Okay, this is bugging me to no end, so I figured I'd test the waters with it.
Recently deployed an ACS 5.1 to my environmnet.
For my WLC Access Policies to handle MAC and Users, I have the following defined for the Rules
Identity:
| Rule-1 | match PEAP | match EAP-MSCHAPv2 | -ANY- | -ANY- | AD1 |
| ** | | Default | If no rules defined or no enabled rule matches. | Internal Hosts | |
Essentially, Rule 1 says that if it sees PEAP and EAP-MSCHAPv2, user AD to find the user. Otherwise, you're going to the default for an internal host lookup.
Now, what the interesting issue I'm seeing and driving me batty is this:
| Aug 31,10 10:23:07.946 PM | | | | user1 | 00-22-FA-XX-XX-XX | WLC Radius | PEAP (EAP-MSCHAPv2) | WLC3 | 192.168.XXX.XX | | | acs02 | |
| Aug 31,10 10:23:03.286 PM | | | | user1 | 00-22-FA-XX-XX-XX | WLC Radius | PEAP (EAP-MSCHAPv2) | WLC3 | 192.168.XXX.XX | | | acs02 | 22056 Subject not found in the applicable identity store(s). |
Now, further investigating for the failure shows that the failure is happening because its hitting the "Default" Identny rule, instead of matching on Rule-1. When it attempts a second time 4 ms later, it hits Rule-1 and processes correctly.
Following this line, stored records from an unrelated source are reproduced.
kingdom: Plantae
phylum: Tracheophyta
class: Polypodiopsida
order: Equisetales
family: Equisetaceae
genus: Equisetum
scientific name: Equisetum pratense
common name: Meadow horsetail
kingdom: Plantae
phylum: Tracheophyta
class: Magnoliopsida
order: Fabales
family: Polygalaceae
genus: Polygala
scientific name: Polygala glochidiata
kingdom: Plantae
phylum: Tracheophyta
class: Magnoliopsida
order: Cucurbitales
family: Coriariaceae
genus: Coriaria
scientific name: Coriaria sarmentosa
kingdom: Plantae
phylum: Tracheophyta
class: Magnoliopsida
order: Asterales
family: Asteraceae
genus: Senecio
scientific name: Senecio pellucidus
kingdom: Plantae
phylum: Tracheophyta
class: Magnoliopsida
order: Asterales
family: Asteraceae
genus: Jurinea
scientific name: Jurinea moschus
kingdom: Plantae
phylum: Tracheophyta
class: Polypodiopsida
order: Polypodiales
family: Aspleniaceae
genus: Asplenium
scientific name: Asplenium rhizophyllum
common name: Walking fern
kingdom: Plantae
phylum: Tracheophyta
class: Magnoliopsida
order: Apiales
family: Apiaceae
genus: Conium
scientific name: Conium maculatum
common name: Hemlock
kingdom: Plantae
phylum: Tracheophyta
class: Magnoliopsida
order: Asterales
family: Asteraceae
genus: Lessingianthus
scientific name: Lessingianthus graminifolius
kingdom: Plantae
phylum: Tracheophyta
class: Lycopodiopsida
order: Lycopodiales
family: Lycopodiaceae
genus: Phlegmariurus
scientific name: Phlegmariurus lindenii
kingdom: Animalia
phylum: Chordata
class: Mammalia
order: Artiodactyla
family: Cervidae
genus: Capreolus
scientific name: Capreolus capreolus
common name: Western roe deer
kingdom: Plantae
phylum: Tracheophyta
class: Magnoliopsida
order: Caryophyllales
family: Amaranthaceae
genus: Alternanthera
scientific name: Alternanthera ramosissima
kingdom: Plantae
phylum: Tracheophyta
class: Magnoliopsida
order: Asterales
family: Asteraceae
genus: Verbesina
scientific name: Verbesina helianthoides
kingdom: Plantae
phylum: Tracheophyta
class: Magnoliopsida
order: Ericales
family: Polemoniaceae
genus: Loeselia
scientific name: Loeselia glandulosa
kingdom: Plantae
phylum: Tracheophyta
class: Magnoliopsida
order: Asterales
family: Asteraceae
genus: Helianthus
So, the question is, how can I stream line my policy so that I don't have the denied request? It seems silly that when a request comes in from a call station that it would process Rule-1, see that it doesn't match, process Default, matches, authorizes, and when that call station starts the second half for dot1x now that MAC authentication is done, starts on Default...
Message was edited by: spellluck - Removed hyperlinks from cut/paste.